### Data for review ###
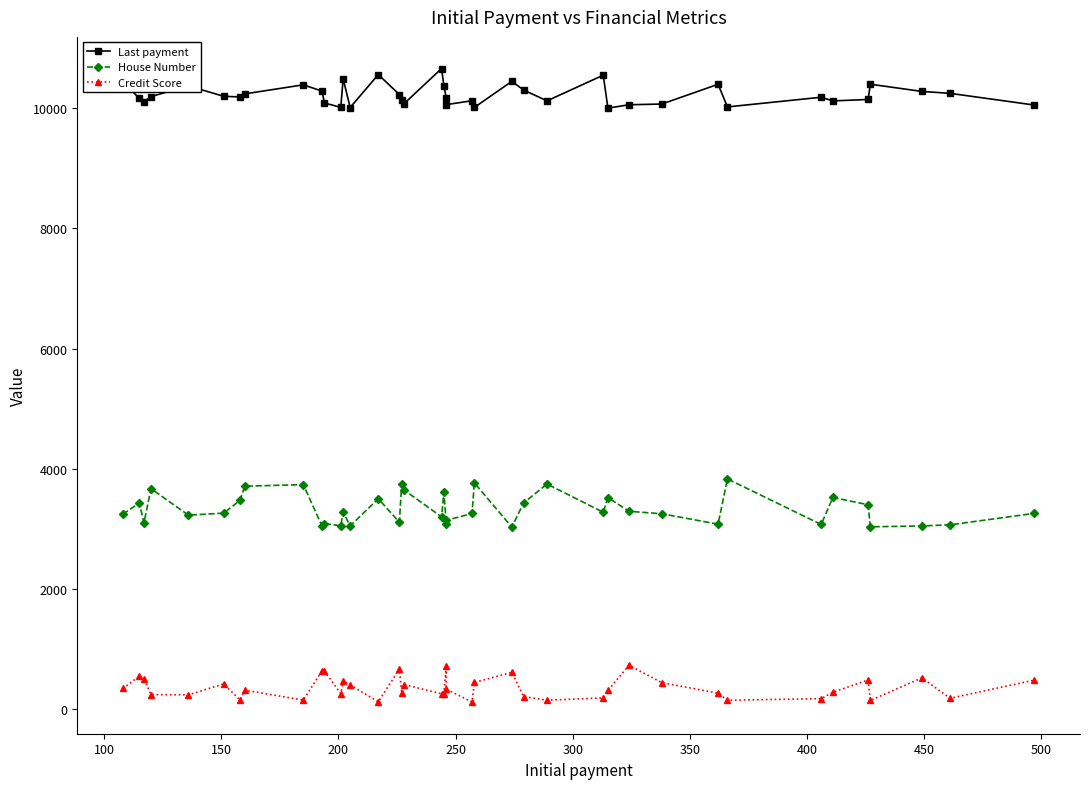

What is the average value of the Credit Score series?

347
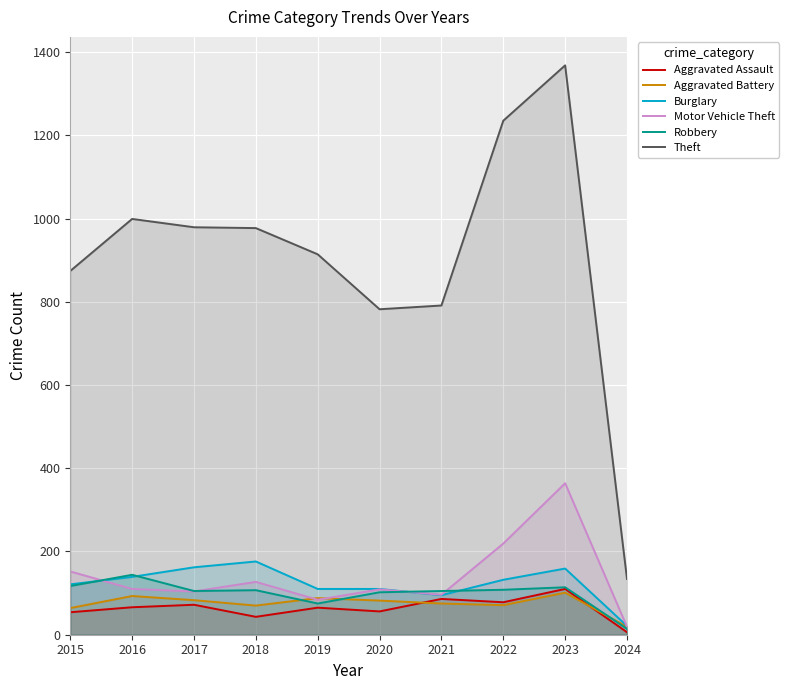

Rank the series at 2018 from lowest to highest value.

Aggravated Assault, Aggravated Battery, Robbery, Motor Vehicle Theft, Burglary, Theft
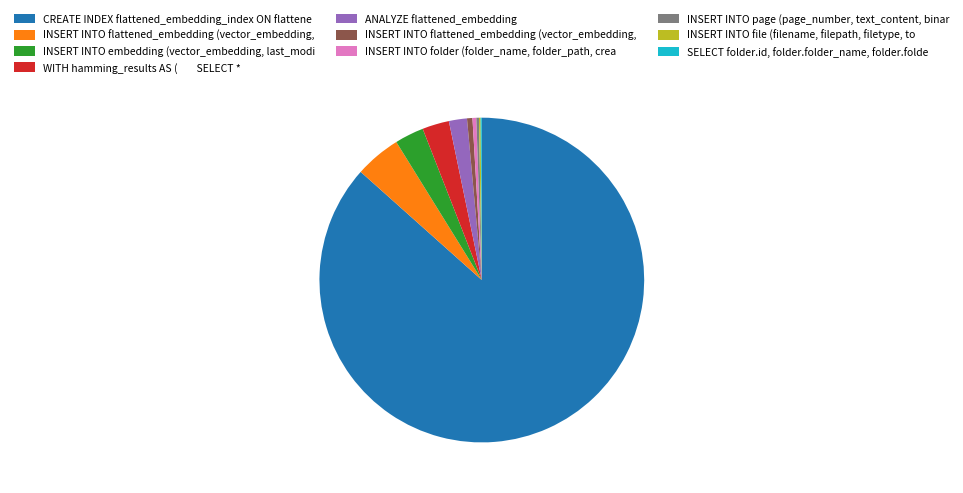

Does any single category account for the majority?

Yes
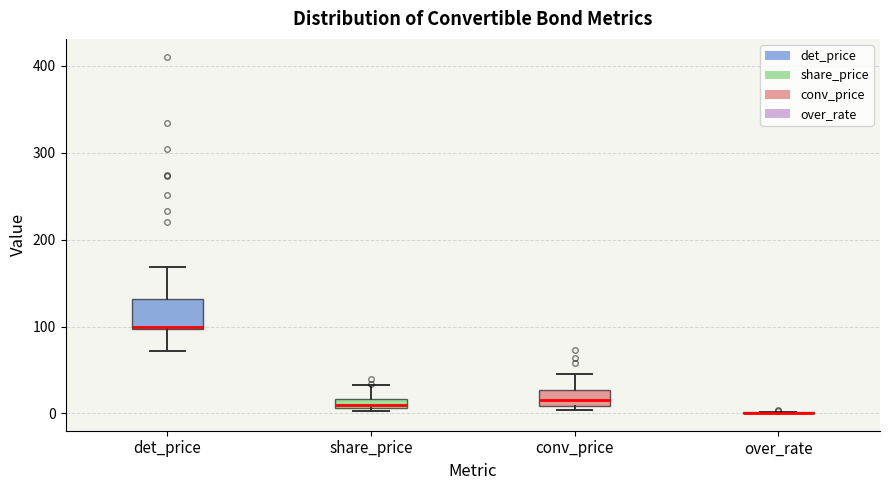

Comparing the boxes themselves (not the whiskers), which one is the tallest?

det_price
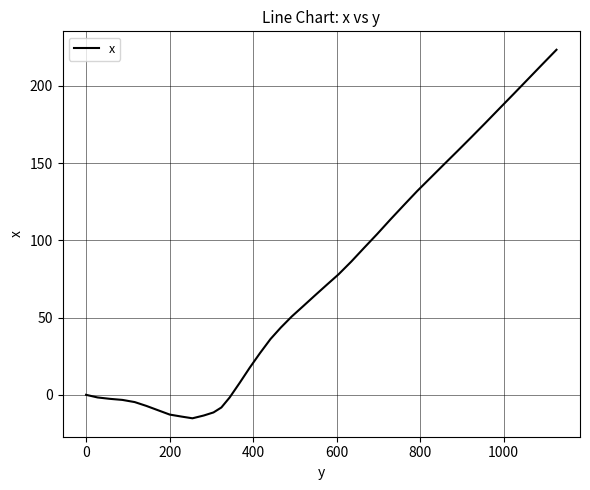

What is the minimum value shown in the chart?

-15.2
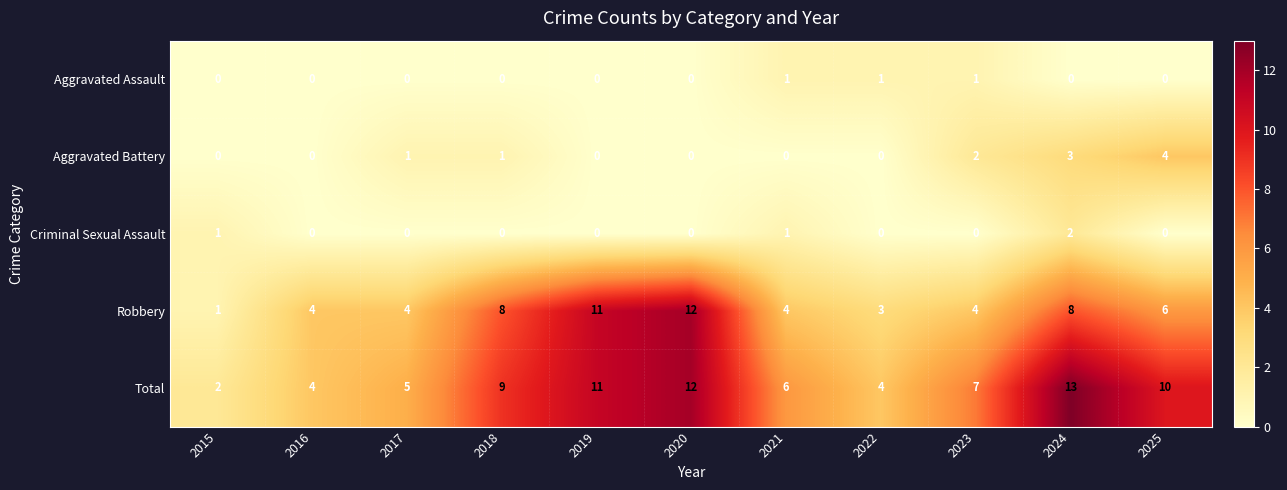

What is the total value across all series at 2022?

8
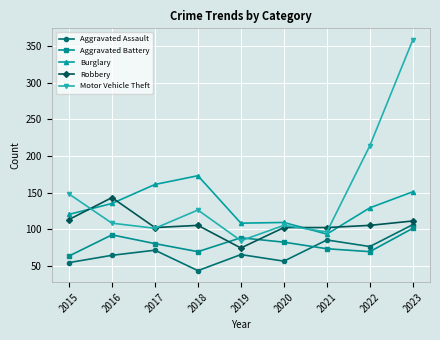

What is the value of the Aggravated Assault point at the 4th from the left?

43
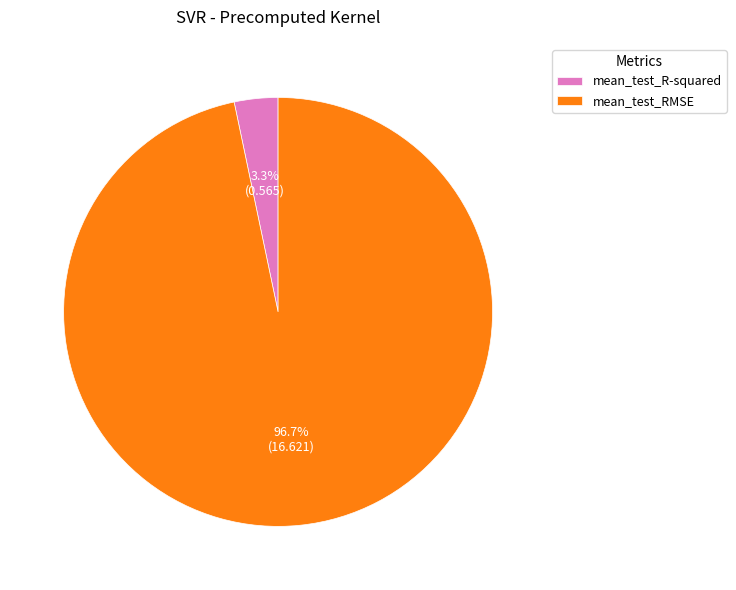

To the nearest percent, what is the difference between the largest and smallest slice percentages?

93%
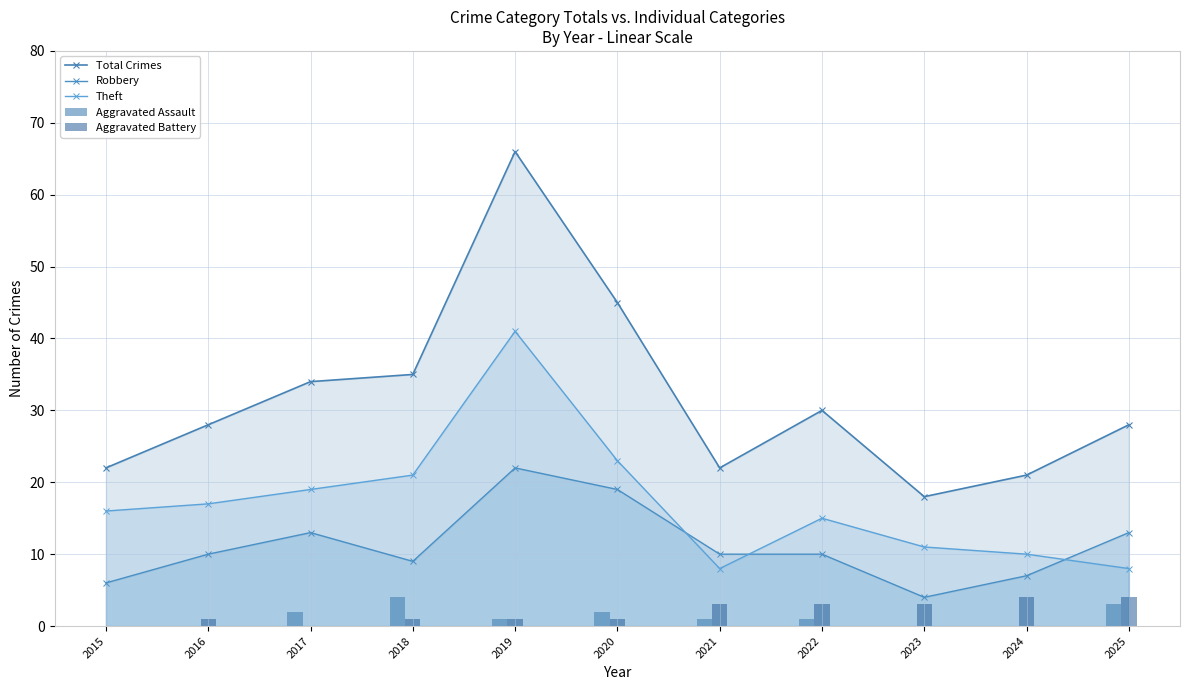

What is the average value of the Theft series?

17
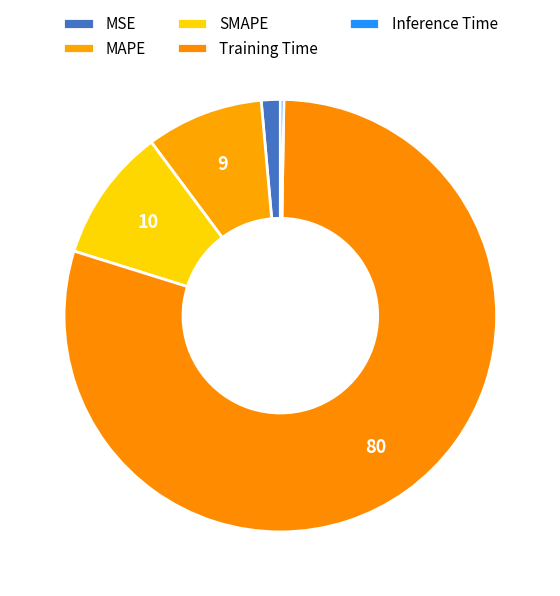

Is it true that Inference Time is 0% of the pie?

True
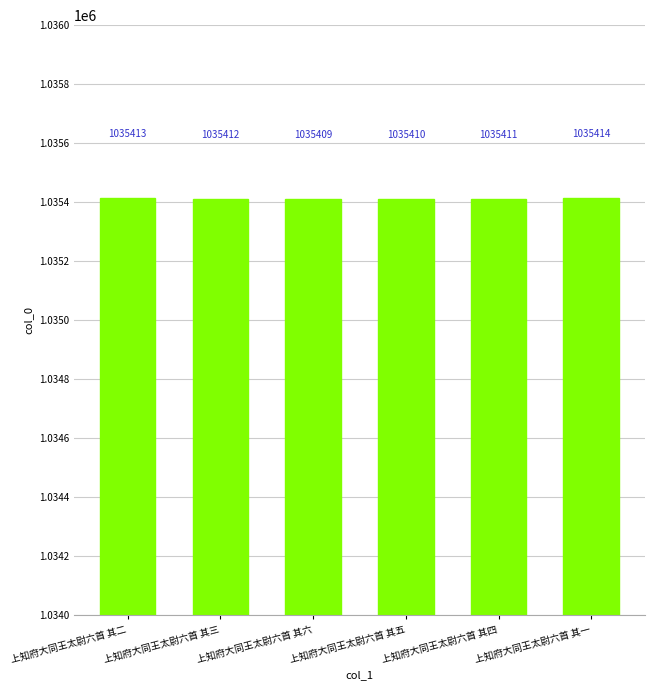

Count the values in the range 1035410 to 1035413.

4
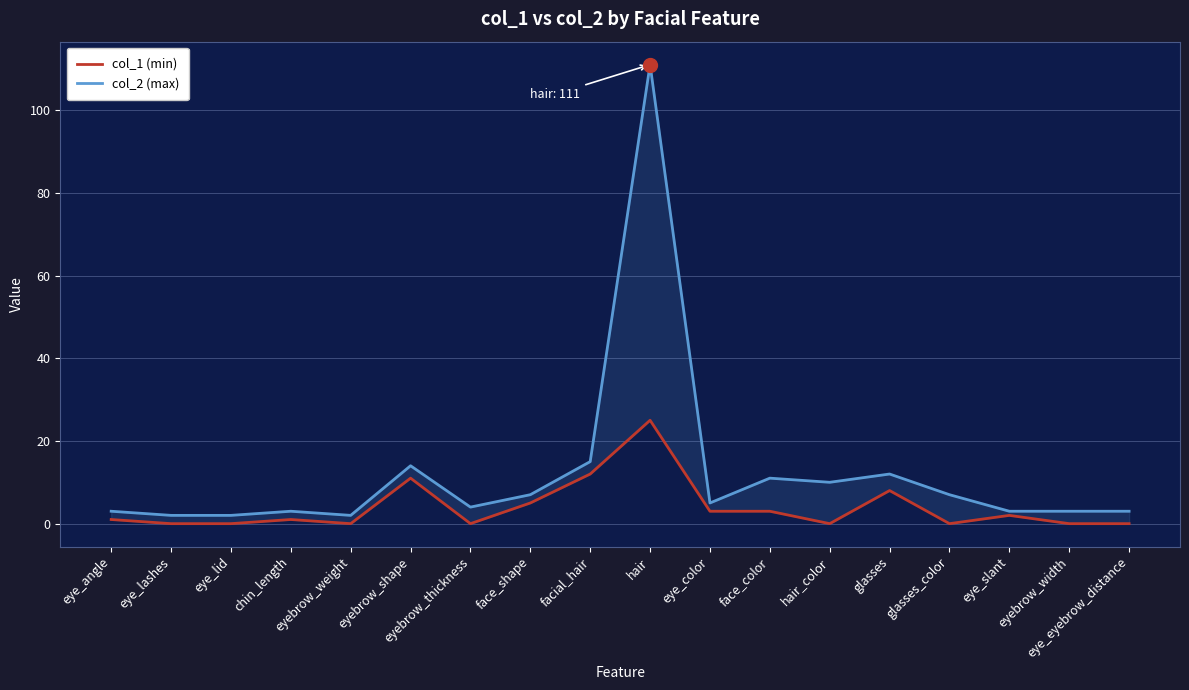

True or false: col_1 (min) has more than 0 interior local peaks.

True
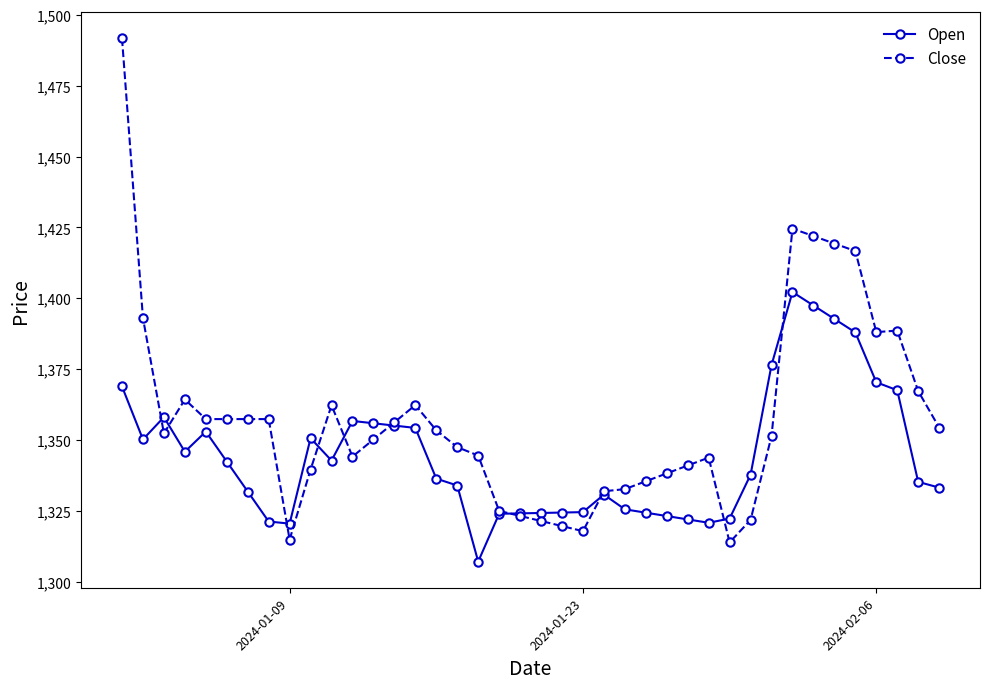

What is the smallest value displayed?

1307.3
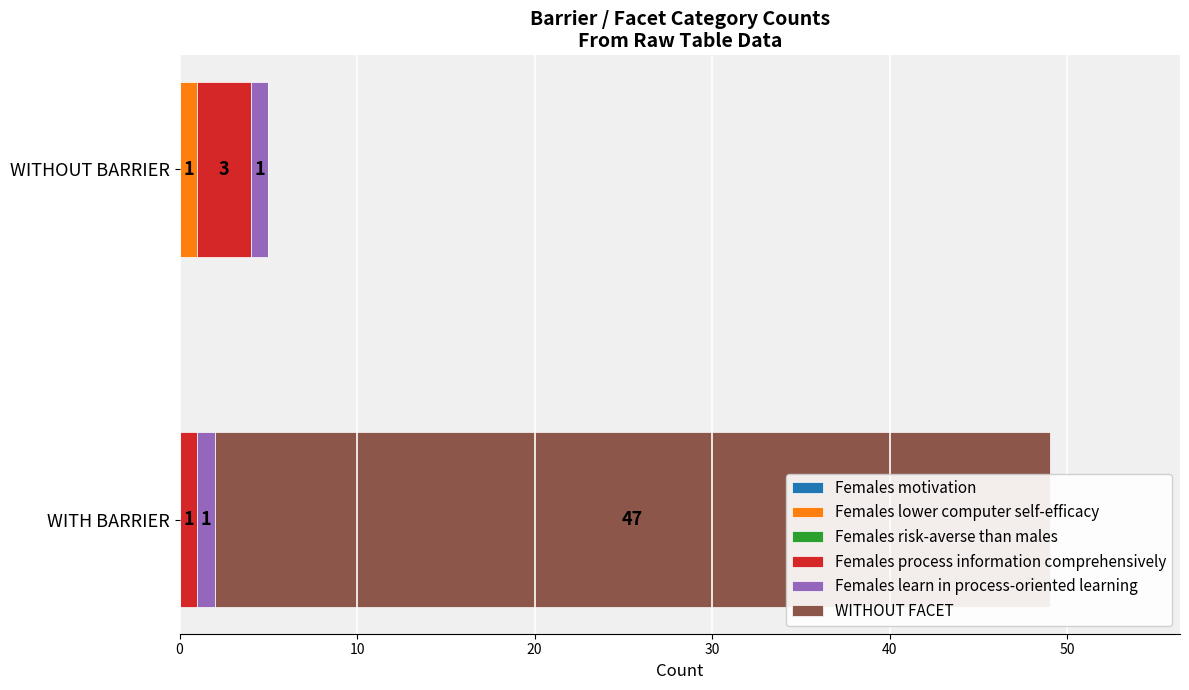

What is the sum of all WITHOUT FACET values?

47.0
###
Your task
Which rows contain the string "Assault"? Gather each such line and copy it in full.

Answer to this exercise
Aggravated Assault, Aggravated Battery, Robbery, Motor Vehicle Theft, Burglary, Theft
What is the value of the Aggravated Assault point at the 4th from the left?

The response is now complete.